The Force Awakens – Derinlemesine Bir Bakış
- Müzik: Büyük usta John Williams’ın SW’un başarısındaki katkısını göz ardı etmek mümkün değildir. Heyecanı, dramayı, trajediyi, yeninin keşfini ve görkemi iliklerimizde hissettirir bize SW müzikleri. Yıllardır, pek çok kez sağda solda kullanılmış olmasına rağmen hiç eskimemeyi başarmıştır onun büyülü tınıları, her duyduğumuzda bizi elimizden tutar, alır o çok uzaklardaki galaksiye götürür bırakır. TFA’nın müziklerini yine John Williams’ın yapmış olmasına rağmen maalesef filmin zayıf yönlerinden biri bu olmuş. Bu noktada gerçekten büyük hayal kırıklığına uğradığımı söylemem gerekiyor. Orijinal üçlemeden gelen parçaların kullanıldığı yerler yüzümü hep güldürdü ama yeni müziklerin kulağımı tırmaladığı yerler bile oldu. Ön-üçlemeden bile birkaç çok güzel SW tınısının zihnimize kazındığımızı düşünürsek bu büyük bir kayıp olmuş. Maz Kanata’nın hanı üzerinde yapılan savaş görsel olarak harika olmasına rağmen (ortasında bir yerde Poe’nun yaptığı bir sortinin hiç kesintisiz çekilmiş bir sahne olduğuna dikkat ettiniz mi?) Direniş’in müziği beni neredeyse sahneden soğutuyordu. Hiç beklemediğim bir yerden yediğim bir gol oldu bu kendi adıma.

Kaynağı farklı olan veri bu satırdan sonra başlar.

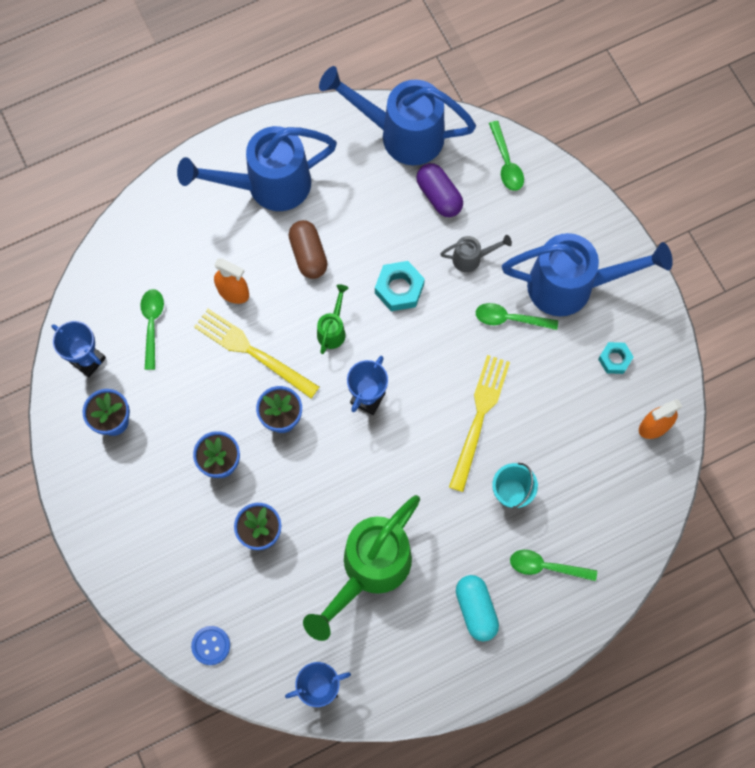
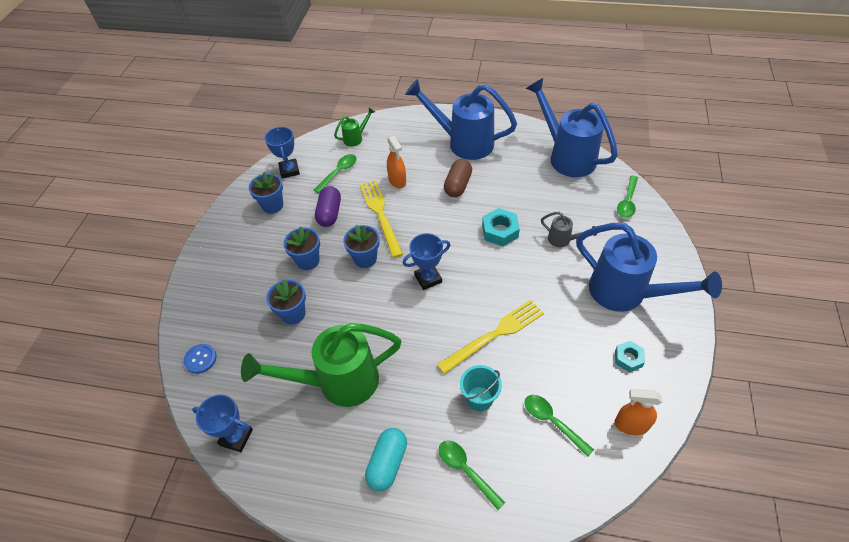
camera: 40 degrees right, 20 degrees down
(333, 329) = (439, 230): green watering can -> green watering can (356, 138)
(439, 196) = (566, 197): purple capsule -> purple capsule (329, 213)
(510, 319) = (564, 288): green spoon -> green spoon (552, 422)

- Dekor ve Kostümler: Söyleyebileceklerim sadece olumlu bu konularda, hem yeni olup, hem de gözlerimize aşina olabilen bir düzlemde seyrediyorlar. Bizi eski güzel günlere taşıyan ve evimizde hissettiren başarılı unsurlardan biri olmuş. Bu noktada getirebileceğim bir eleştiri uzay gemisi tasarımlarıyla ilgili. TFA’da ana gemilerin uzayda savaşı yok ama güzel it dalaşları mevcut. Buna karşılık avcılarda hayal kırıkılığı yaratan bir çeşitsizlik var. Sadece güncellenmiş X-wingler ve Tie Fighter’lar var göklerde. Güzeller bir diyeceğim yok, ama gözler A ve B wingleri, Tie interceptor ve bomberları arıyor doğrusu.
- Tempo: Filmin akışının hızıyla ilgili biraz derdim var. Filmle ilgili sıkıntı çekenlerin birçoğunun dertlerinin kaynağı burada saklı zannımca. Filmin açılışından, Rey hayatımıza girene kadar olan kısmı aşırı hızlı gidiyor, Rey’i tanırken biraz nefes alıyoruz, sonra yine bir depar geliyor (özellikle Finn ve Poe etkileşimi aşırı hızlı gelişiyor, bilgi aktarımları filan çok hızlı oluyor, hatta ikisi arasında bir “buddy cop” etkileşimi oluyor ki, aslında hızlıca bittiğine sevindim, ıyk!). Maz Kanata kısmının sonuna kadar yine iyi gidiyor. Direniş’in üssüne gidilmesinden, Han Solo’nun oğluyla yüzleşmek için köprüye çıktığı ana kadar yine bir paldır küldür durumu oluyor, sonrası tekrar iyi oluyor. Temponun depara kalktığı anlarda çok fazla şey oluyor ve ne hazmedebiliyoruz, ne de sonradan gelecek olanı merak edecek zamanımız oluyor. Yüreğimiz, gözlerimizin görmekte olduğuna zar zor yetişebildiği için de TFA bazı duygusal kreşendoları kaçırıyor ve bu durum filme bağlanmamıza zarar veriyor (Starkiller üssüne saldırı meselesi bunlardan en büyüğü mesela).
Gelelim kavganın esas olarak kopmakta olduğu kısma, yani hikaye ve karakterlere.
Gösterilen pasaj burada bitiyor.